Automated daily backups in OneLake.
5. Assumptions and Constraints
5.1 Assumptions
Azure infrastructure (e.g., OneLake, Data Factory) is pre-configured.
Users have access to Power BI Pro licenses.
Stable API connectivity to external sources.
5.2 Constraints
Development timeline: 6–8 weeks.
Budget: $100,000.
Limited to Microsoft Fabric ecosystem for core functionalities.
6. Dependencies
External APIs: Azure API Management for secure ingestion.
Azure Services: Data Factory, Synapse Analytics, Purview, Power BI.
Libraries: PySpark, SQL for data processing.
Infrastructure: Azure (OneLake, VMs, Blob Storage).
7. Risks and Mitigations
Risk
Impact
Mitigation
Data source API failures
High
Implement retry logic and error notifications in Data Factory.
Data quality issues
Medium
Use Purview for automated data quality checks.
Scalability bottlenecks
Medium
Conduct load testing with 10TB datasets.
Governance compliance
High
Regular Purview audits and policy updates.
8. Acceptance Criteria
All core features (F1–F4) pass integration tests in Fabric.

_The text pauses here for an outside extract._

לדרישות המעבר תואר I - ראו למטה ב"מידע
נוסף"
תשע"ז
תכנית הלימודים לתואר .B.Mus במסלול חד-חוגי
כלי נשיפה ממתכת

Architectural diagram aligns with implemented platform.
Non-functional requirements (e.g., performance, security) are verified.
Stakeholder approval after Power BI demo with sample reports.
Data lineage and governance policies enforced via Purview.
9. Glossary
ETL/ELT: Extract, Transform, Load / Extract, Load, Transform.
Medallion Architecture: Bronze (raw), Silver (cleansed), Gold (curated) data layers.
OneLake: Microsoft Fabric’s centralized data lake.
Microsoft Purview: Data governance and cataloging tool.